(Saved data entries)
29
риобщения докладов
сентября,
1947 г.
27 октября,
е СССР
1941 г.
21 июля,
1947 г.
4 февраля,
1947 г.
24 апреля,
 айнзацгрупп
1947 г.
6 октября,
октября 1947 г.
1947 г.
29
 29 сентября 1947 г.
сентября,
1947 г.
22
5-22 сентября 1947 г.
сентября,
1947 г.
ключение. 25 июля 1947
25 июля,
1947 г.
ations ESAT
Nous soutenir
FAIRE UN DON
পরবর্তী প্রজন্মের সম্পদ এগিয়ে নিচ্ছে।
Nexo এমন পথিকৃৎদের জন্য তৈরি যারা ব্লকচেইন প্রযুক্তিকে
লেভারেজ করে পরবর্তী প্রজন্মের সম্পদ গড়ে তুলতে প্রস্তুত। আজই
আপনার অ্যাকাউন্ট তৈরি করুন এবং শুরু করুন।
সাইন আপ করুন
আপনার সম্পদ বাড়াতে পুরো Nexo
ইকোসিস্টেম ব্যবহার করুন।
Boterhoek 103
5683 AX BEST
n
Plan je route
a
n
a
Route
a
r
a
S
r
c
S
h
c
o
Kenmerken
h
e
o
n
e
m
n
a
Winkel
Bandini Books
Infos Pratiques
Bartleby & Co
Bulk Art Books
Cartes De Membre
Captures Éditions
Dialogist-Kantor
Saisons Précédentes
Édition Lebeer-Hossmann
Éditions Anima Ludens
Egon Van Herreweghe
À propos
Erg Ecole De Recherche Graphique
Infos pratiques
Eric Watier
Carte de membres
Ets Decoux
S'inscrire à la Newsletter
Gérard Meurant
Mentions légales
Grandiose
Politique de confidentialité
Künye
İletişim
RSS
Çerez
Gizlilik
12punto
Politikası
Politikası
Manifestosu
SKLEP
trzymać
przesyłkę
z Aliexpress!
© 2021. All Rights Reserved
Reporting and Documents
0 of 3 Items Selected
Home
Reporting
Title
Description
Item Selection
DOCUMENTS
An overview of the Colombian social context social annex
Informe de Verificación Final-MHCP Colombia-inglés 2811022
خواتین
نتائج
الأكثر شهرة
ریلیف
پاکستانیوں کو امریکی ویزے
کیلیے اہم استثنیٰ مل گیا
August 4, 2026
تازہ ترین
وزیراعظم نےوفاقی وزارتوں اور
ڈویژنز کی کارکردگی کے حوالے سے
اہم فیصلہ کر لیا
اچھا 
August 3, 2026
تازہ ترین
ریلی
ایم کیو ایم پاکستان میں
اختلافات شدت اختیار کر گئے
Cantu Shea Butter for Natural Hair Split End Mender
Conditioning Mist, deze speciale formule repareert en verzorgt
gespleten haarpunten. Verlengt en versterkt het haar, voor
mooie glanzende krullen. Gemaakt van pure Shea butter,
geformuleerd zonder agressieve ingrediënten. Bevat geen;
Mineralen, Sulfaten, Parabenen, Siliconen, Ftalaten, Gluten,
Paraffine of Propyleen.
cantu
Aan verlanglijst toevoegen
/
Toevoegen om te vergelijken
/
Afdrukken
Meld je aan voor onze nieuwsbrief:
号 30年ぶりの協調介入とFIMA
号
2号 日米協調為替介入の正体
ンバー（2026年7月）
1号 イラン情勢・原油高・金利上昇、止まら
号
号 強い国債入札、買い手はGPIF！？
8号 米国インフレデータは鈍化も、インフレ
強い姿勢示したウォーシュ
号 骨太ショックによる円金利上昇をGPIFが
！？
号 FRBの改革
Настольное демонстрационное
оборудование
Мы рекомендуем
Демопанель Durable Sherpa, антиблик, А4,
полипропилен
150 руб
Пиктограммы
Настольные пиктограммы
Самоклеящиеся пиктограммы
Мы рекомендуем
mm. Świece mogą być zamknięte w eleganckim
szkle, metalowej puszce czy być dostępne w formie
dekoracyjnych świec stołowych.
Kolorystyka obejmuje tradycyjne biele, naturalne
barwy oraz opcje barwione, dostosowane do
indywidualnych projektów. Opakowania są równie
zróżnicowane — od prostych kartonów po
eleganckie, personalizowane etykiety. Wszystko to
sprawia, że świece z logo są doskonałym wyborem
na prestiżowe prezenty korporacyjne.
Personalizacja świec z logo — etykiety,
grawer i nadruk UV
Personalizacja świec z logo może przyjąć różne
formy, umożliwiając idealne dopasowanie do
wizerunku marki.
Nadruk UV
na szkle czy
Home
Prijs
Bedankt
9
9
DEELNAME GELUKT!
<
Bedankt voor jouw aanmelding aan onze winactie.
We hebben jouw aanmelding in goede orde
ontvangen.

■ PROBLEM TO SOLVE ■
Please print out every record exactly as it is written.

■ ANSWER FOR THIS EXERCISE ■
29
риобщения докладов
сентября,
1947 г.
27 октября,
е СССР
1941 г.
21 июля,
1947 г.
4 февраля,
1947 г.
24 апреля,
 айнзацгрупп
1947 г.
6 октября,
октября 1947 г.
1947 г.
29
 29 сентября 1947 г.
сентября,
1947 г.
22
5-22 сентября 1947 г.
сентября,
1947 г.
ключение. 25 июля 1947
25 июля,
1947 г.
ations ESAT
Nous soutenir
FAIRE UN DON
পরবর্তী প্রজন্মের সম্পদ এগিয়ে নিচ্ছে।
Nexo এমন পথিকৃৎদের জন্য তৈরি যারা ব্লকচেইন প্রযুক্তিকে
লেভারেজ করে পরবর্তী প্রজন্মের সম্পদ গড়ে তুলতে প্রস্তুত। আজই
আপনার অ্যাকাউন্ট তৈরি করুন এবং শুরু করুন।
সাইন আপ করুন
আপনার সম্পদ বাড়াতে পুরো Nexo
ইকোসিস্টেম ব্যবহার করুন।
Boterhoek 103
5683 AX BEST
n
Plan je route
a
n
a
Route
a
r
a
S
r
c
S
h
c
o
Kenmerken
h
e
o
n
e
m
n
a
Winkel
Bandini Books
Infos Pratiques
Bartleby & Co
Bulk Art Books
Cartes De Membre
Captures Éditions
Dialogist-Kantor
Saisons Précédentes
Édition Lebeer-Hossmann
Éditions Anima Ludens
Egon Van Herreweghe
À propos
Erg Ecole De Recherche Graphique
Infos pratiques
Eric Watier
Carte de membres
Ets Decoux
S'inscrire à la Newsletter
Gérard Meurant
Mentions légales
Grandiose
Politique de confidentialité
Künye
İletişim
RSS
Çerez
Gizlilik
12punto
Politikası
Politikası
Manifestosu
SKLEP
trzymać
przesyłkę
z Aliexpress!
© 2021. All Rights Reserved
Reporting and Documents
0 of 3 Items Selected
Home
Reporting
Title
Description
Item Selection
DOCUMENTS
An overview of the Colombian social context social annex
Informe de Verificación Final-MHCP Colombia-inglés 2811022
خواتین
نتائج
الأكثر شهرة
ریلیف
پاکستانیوں کو امریکی ویزے
کیلیے اہم استثنیٰ مل گیا
August 4, 2026
تازہ ترین
وزیراعظم نےوفاقی وزارتوں اور
ڈویژنز کی کارکردگی کے حوالے سے
اہم فیصلہ کر لیا
اچھا 
August 3, 2026
تازہ ترین
ریلی
ایم کیو ایم پاکستان میں
اختلافات شدت اختیار کر گئے
Cantu Shea Butter for Natural Hair Split End Mender
Conditioning Mist, deze speciale formule repareert en verzorgt
gespleten haarpunten. Verlengt en versterkt het haar, voor
mooie glanzende krullen. Gemaakt van pure Shea butter,
geformuleerd zonder agressieve ingrediënten. Bevat geen;
Mineralen, Sulfaten, Parabenen, Siliconen, Ftalaten, Gluten,
Paraffine of Propyleen.
cantu
Aan verlanglijst toevoegen
/
Toevoegen om te vergelijken
/
Afdrukken
Meld je aan voor onze nieuwsbrief:
号 30年ぶりの協調介入とFIMA
号
2号 日米協調為替介入の正体
ンバー（2026年7月）
1号 イラン情勢・原油高・金利上昇、止まら
号
号 強い国債入札、買い手はGPIF！？
8号 米国インフレデータは鈍化も、インフレ
強い姿勢示したウォーシュ
号 骨太ショックによる円金利上昇をGPIFが
！？
号 FRBの改革
Настольное демонстрационное
оборудование
Мы рекомендуем
Демопанель Durable Sherpa, антиблик, А4,
полипропилен
150 руб
Пиктограммы
Настольные пиктограммы
Самоклеящиеся пиктограммы
Мы рекомендуем
mm. Świece mogą być zamknięte w eleganckim
szkle, metalowej puszce czy być dostępne w formie
dekoracyjnych świec stołowych.
Kolorystyka obejmuje tradycyjne biele, naturalne
barwy oraz opcje barwione, dostosowane do
indywidualnych projektów. Opakowania są równie
zróżnicowane — od prostych kartonów po
eleganckie, personalizowane etykiety. Wszystko to
sprawia, że świece z logo są doskonałym wyborem
na prestiżowe prezenty korporacyjne.
Personalizacja świec z logo — etykiety,
grawer i nadruk UV
Personalizacja świec z logo może przyjąć różne
formy, umożliwiając idealne dopasowanie do
wizerunku marki.
Nadruk UV
na szkle czy
Home
Prijs
Bedankt
9
9
DEELNAME GELUKT!
<
Bedankt voor jouw aanmelding aan onze winactie.
We hebben jouw aanmelding in goede orde
ontvangen.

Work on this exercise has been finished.